[Given records — start]

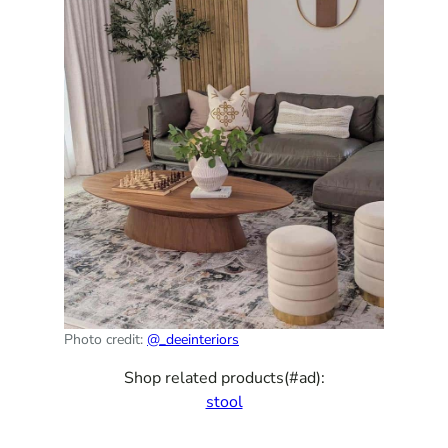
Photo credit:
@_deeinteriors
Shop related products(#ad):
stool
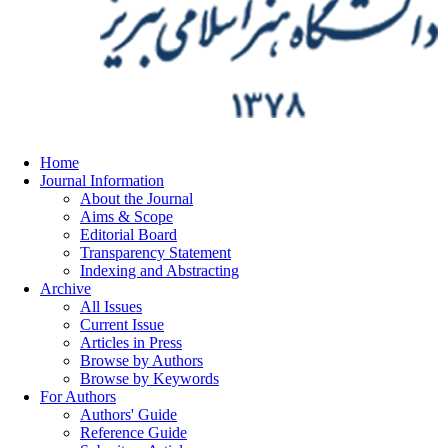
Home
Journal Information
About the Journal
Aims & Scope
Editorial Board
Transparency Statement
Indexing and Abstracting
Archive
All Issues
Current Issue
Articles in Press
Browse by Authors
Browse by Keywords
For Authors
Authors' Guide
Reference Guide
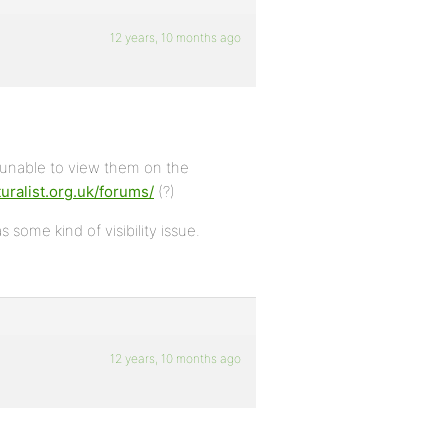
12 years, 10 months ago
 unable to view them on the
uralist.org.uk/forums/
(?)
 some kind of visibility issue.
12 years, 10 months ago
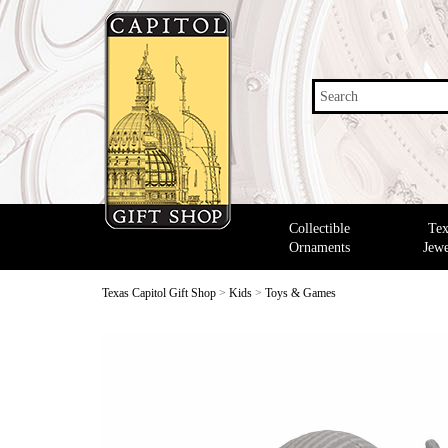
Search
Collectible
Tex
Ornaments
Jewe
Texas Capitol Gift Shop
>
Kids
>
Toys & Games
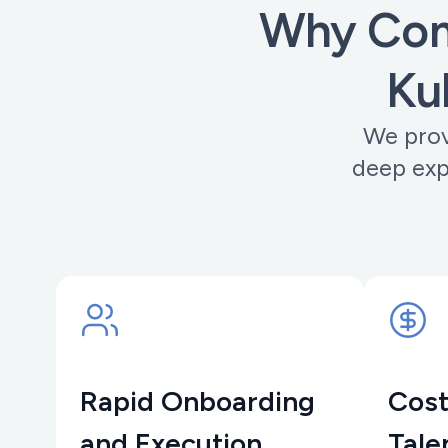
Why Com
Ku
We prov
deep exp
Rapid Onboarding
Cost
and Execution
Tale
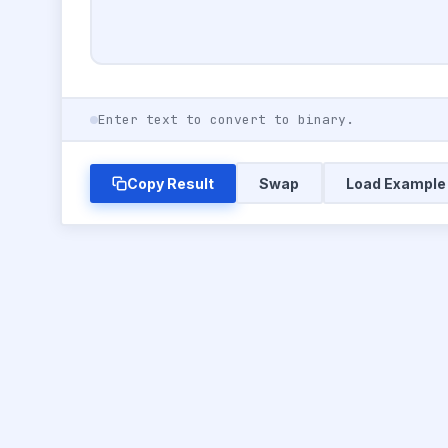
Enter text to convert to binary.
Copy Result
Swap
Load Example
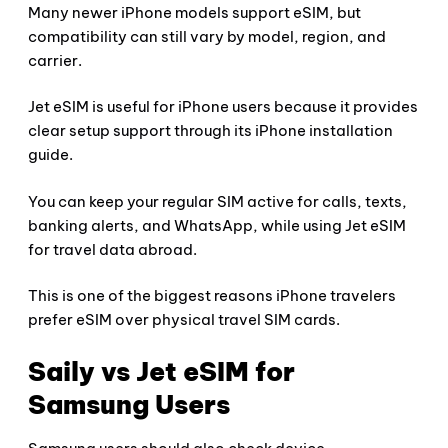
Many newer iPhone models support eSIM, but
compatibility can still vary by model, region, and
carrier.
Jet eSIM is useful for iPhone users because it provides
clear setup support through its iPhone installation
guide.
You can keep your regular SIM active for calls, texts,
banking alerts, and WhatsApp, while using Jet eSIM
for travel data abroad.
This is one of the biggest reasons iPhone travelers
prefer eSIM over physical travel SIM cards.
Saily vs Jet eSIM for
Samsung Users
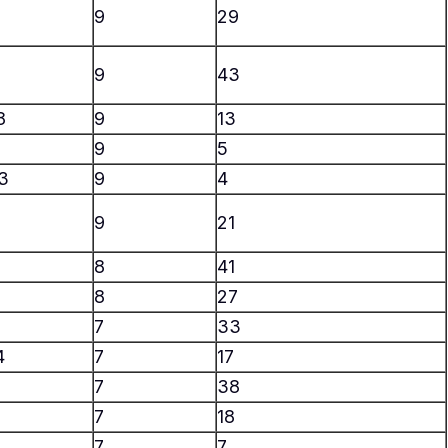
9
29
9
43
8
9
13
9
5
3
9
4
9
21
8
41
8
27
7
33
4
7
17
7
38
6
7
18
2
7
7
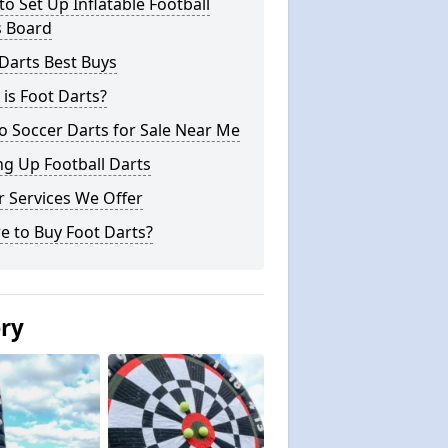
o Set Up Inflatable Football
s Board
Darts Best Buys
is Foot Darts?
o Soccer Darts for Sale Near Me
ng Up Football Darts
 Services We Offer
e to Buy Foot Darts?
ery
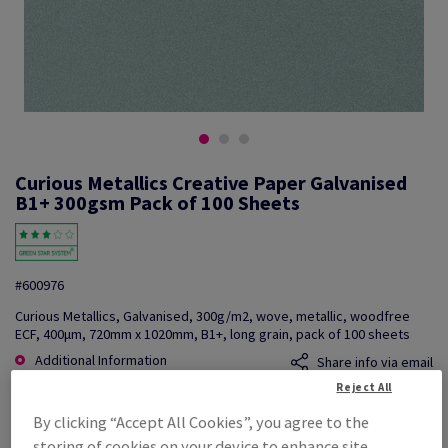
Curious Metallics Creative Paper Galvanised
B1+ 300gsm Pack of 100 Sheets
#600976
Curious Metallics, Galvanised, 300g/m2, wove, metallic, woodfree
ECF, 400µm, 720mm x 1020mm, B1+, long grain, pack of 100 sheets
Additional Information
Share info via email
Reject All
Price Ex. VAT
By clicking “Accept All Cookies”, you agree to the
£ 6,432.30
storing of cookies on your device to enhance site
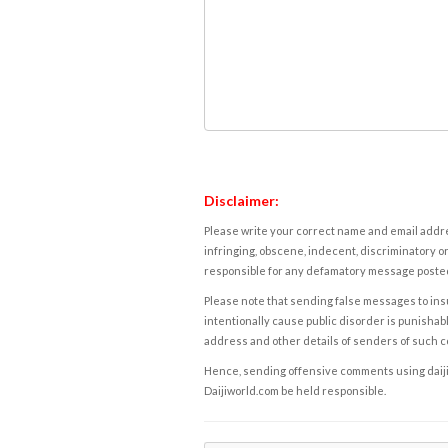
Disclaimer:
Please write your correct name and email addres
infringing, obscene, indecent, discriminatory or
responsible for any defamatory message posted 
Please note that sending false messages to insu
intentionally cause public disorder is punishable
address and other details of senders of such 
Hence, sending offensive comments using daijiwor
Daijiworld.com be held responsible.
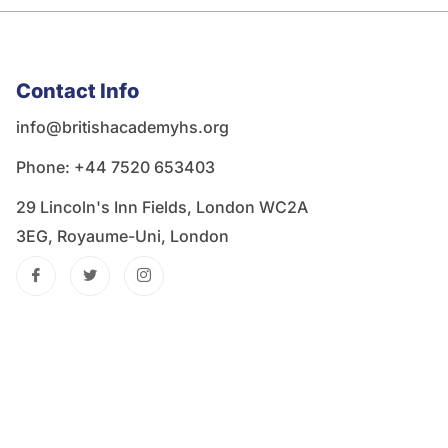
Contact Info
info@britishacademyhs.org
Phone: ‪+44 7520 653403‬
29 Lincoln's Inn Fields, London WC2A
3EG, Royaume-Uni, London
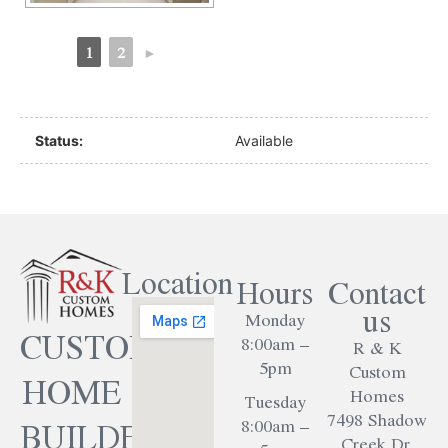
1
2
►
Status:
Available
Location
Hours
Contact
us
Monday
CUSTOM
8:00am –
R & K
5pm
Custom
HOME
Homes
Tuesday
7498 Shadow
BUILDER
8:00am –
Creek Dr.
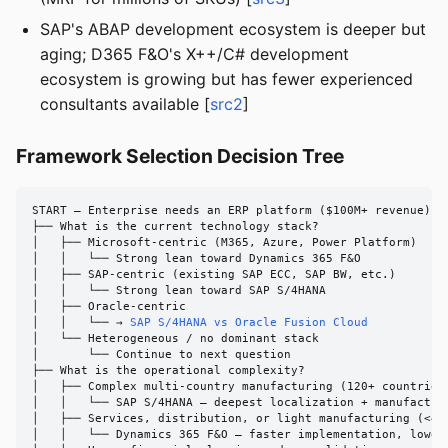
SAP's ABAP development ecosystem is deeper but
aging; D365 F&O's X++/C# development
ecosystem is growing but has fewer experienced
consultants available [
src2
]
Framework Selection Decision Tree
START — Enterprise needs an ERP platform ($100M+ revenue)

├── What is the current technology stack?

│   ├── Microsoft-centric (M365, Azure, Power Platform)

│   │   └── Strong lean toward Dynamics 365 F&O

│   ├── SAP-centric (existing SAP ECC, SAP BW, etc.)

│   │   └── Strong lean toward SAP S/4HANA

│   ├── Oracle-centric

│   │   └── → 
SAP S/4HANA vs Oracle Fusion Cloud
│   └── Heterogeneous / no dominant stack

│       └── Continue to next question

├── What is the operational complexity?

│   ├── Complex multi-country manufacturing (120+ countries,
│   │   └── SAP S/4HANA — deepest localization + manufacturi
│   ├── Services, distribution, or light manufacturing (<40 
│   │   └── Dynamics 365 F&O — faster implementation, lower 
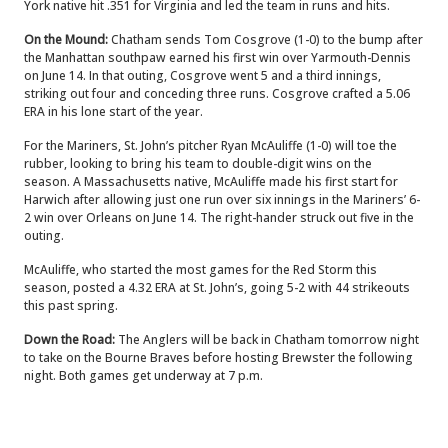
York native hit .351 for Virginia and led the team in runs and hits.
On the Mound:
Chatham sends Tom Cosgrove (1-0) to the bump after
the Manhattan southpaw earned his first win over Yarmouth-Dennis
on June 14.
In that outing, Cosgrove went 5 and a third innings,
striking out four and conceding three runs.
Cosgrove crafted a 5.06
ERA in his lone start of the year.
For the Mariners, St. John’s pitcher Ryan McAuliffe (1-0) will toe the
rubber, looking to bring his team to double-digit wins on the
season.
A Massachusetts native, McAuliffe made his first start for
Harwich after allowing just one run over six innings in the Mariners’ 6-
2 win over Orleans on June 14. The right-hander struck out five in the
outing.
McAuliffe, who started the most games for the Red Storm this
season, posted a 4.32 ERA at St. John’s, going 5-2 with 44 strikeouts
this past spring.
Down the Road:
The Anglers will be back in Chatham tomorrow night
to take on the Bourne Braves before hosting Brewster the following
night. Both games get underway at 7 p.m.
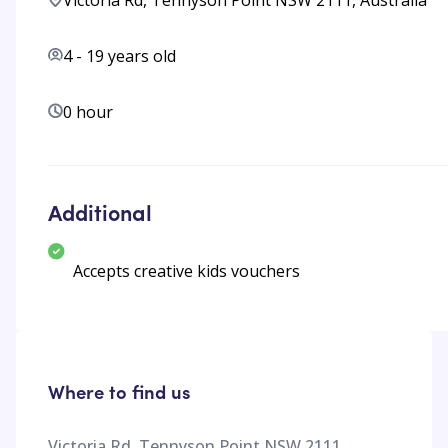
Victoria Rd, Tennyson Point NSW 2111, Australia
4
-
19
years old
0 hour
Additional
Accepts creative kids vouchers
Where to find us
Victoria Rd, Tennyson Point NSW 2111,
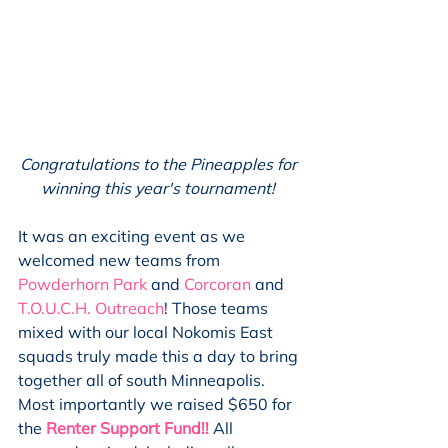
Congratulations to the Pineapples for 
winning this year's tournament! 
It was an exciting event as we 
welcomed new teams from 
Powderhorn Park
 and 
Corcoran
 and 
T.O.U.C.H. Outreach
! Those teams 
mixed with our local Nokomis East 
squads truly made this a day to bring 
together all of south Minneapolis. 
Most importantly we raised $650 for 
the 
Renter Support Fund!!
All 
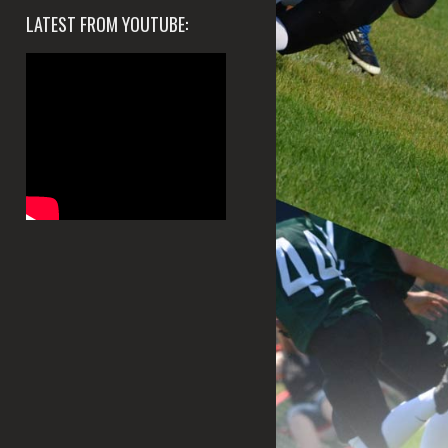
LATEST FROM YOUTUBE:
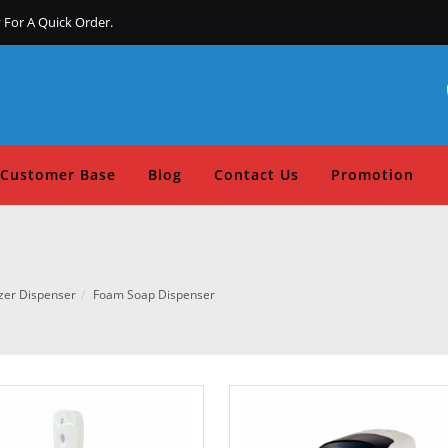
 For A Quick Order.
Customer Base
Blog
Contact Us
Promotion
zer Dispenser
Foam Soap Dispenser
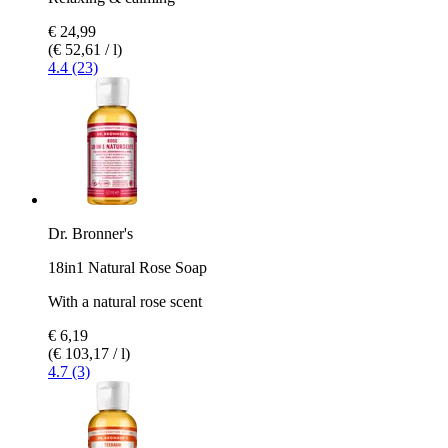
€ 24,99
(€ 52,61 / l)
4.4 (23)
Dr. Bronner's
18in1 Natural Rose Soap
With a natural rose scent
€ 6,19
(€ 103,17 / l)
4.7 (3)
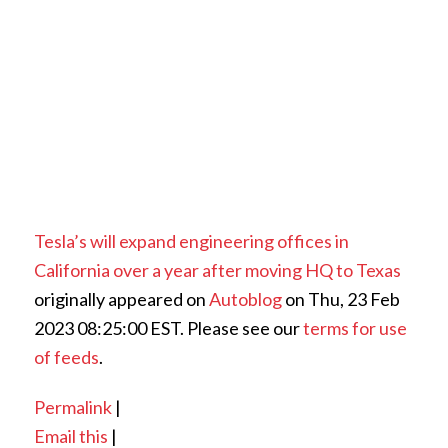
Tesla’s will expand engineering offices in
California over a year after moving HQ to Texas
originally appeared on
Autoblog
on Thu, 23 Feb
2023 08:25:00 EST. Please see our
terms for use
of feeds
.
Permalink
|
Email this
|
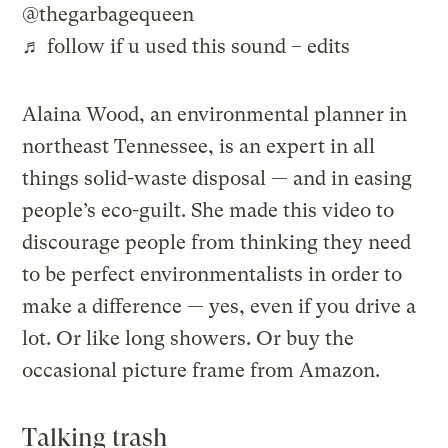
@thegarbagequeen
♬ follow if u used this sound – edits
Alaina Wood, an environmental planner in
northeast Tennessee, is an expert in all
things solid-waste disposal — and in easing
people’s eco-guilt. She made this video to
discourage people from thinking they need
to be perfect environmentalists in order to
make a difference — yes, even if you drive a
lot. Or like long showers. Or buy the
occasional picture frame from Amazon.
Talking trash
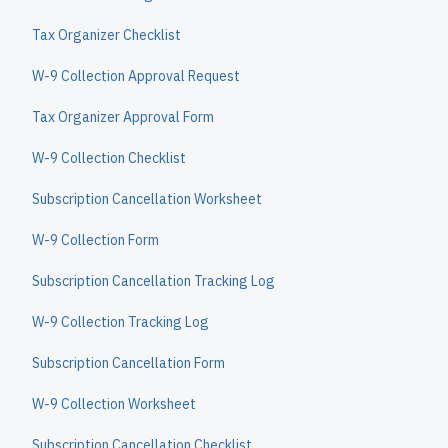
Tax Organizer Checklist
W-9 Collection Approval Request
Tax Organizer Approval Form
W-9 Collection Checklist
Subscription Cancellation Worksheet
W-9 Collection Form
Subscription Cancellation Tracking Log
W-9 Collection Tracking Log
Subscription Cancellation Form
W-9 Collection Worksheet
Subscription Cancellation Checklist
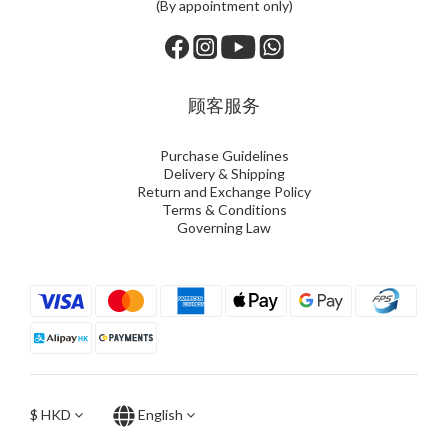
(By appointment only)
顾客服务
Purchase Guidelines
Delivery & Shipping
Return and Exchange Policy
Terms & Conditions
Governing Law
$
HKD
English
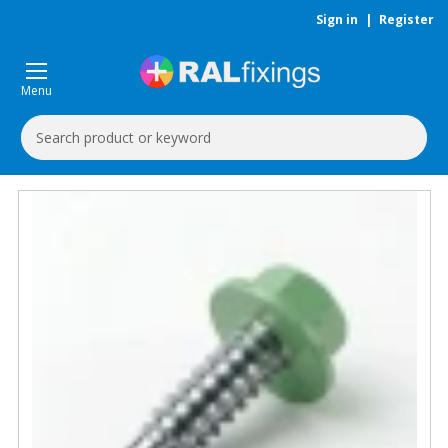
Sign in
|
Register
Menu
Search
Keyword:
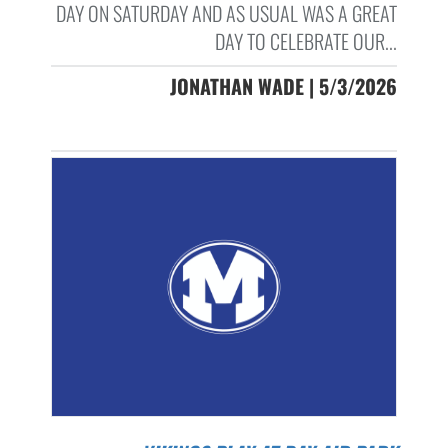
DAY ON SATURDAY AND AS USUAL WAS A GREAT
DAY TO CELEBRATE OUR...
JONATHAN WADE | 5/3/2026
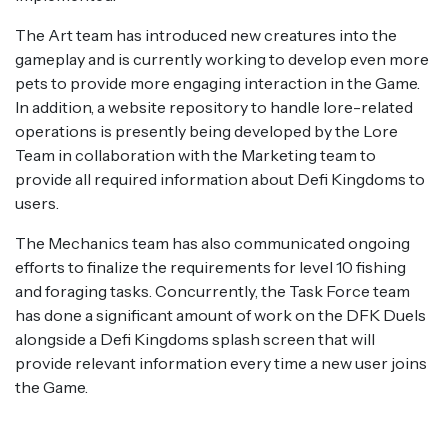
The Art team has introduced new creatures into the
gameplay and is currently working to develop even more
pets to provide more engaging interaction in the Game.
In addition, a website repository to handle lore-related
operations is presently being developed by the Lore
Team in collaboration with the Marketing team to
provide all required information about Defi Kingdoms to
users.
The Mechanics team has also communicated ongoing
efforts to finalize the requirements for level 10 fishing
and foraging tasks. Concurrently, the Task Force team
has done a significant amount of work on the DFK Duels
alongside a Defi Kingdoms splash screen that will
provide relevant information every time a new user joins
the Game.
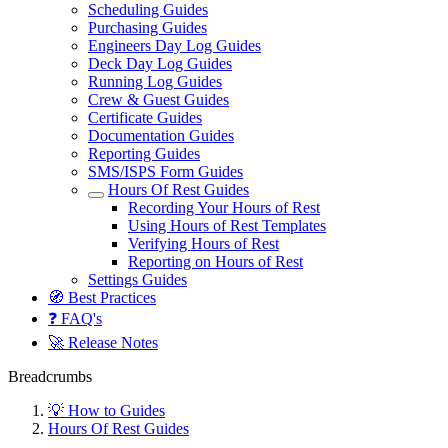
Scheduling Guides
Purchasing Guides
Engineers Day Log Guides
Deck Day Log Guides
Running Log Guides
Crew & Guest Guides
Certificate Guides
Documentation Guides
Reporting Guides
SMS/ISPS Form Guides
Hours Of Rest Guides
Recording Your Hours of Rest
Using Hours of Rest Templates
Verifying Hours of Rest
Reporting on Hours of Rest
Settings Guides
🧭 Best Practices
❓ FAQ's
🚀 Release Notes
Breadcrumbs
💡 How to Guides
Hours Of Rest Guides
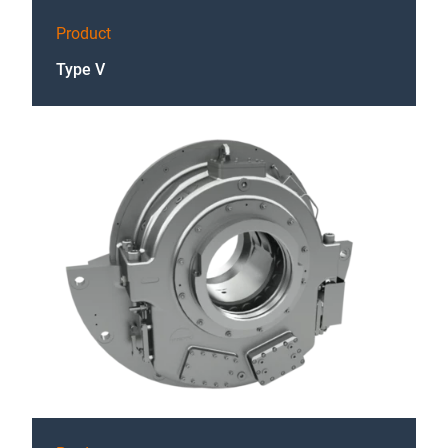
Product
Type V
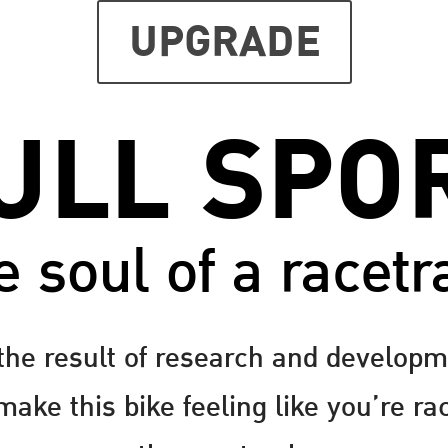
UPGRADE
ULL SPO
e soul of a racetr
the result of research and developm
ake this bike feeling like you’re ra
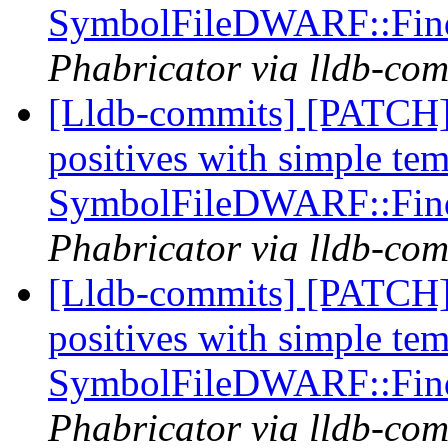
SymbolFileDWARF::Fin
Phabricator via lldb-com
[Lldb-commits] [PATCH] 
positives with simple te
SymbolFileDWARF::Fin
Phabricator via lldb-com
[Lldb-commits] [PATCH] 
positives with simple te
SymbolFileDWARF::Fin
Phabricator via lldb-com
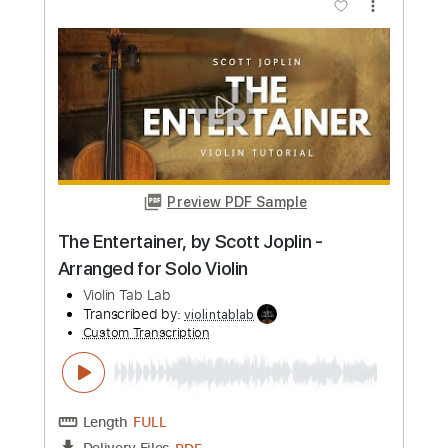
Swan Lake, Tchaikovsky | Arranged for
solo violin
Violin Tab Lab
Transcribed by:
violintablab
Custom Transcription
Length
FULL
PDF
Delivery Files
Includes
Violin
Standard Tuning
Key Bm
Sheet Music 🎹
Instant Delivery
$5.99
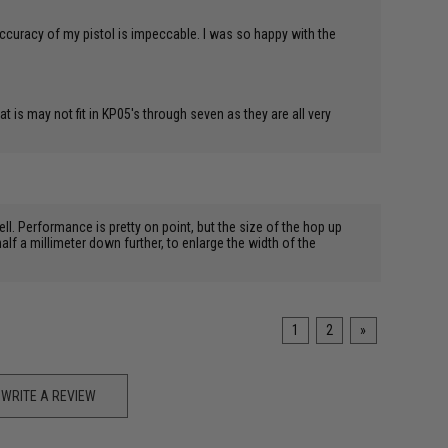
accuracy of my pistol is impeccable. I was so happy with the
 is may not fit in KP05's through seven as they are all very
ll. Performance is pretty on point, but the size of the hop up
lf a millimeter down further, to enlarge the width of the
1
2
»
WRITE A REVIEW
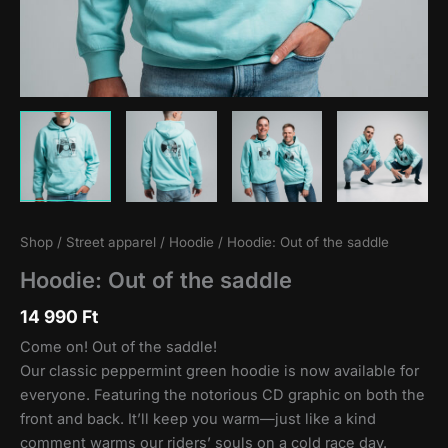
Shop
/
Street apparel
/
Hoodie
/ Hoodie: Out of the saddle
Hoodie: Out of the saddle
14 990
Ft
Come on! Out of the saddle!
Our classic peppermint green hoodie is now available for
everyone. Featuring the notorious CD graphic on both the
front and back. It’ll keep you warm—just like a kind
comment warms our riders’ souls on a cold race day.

[Given records — finish]

[About this task] All lines above starting at the one with "season, posted a" and ending at the one with "Tax Organizer Approval Form", inclusive, are to be printed again exactly, with the pictures left out.

[Result of the task]
season, posted a 4.32 ERA at St. John’s, going 5-2 with 44 strikeouts
this past spring.
Down the Road:
The Anglers will be back in Chatham tomorrow night
to take on the Bourne Braves before hosting Brewster the following
night. Both games get underway at 7 p.m.
Victoria Rd, Tennyson Point NSW 2111, Australia
4
-
19
years old
0 hour
Additional
Accepts creative kids vouchers
Where to find us
Victoria Rd, Tennyson Point NSW 2111,
Congratulations to the Pineapples for 
winning this year's tournament! 
It was an exciting event as we 
welcomed new teams from 
Powderhorn Park
 and 
Corcoran
 and 
T.O.U.C.H. Outreach
! Those teams 
mixed with our local Nokomis East 
squads truly made this a day to bring 
together all of south Minneapolis. 
Most importantly we raised $650 for 
the 
Renter Support Fund!!
All 
LATEST FROM YOUTUBE:
 For A Quick Order.
Customer Base
Blog
Contact Us
Promotion
zer Dispenser
Foam Soap Dispenser
€ 24,99
(€ 52,61 / l)
4.4 (23)
Dr. Bronner's
18in1 Natural Rose Soap
With a natural rose scent
€ 6,19
(€ 103,17 / l)
4.7 (3)
Tesla’s will expand engineering offices in
California over a year after moving HQ to Texas
originally appeared on
Autoblog
on Thu, 23 Feb
2023 08:25:00 EST. Please see our
terms for use
of feeds
.
Permalink
|
Email this
|
@thegarbagequeen
♬ follow if u used this sound – edits
Alaina Wood, an environmental planner in
northeast Tennessee, is an expert in all
things solid-waste disposal — and in easing
people’s eco-guilt. She made this video to
discourage people from thinking they need
to be perfect environmentalists in order to
make a difference — yes, even if you drive a
lot. Or like long showers. Or buy the
occasional picture frame from Amazon.
Talking trash
Tax Organizer Checklist
W-9 Collection Approval Request
Tax Organizer Approval Form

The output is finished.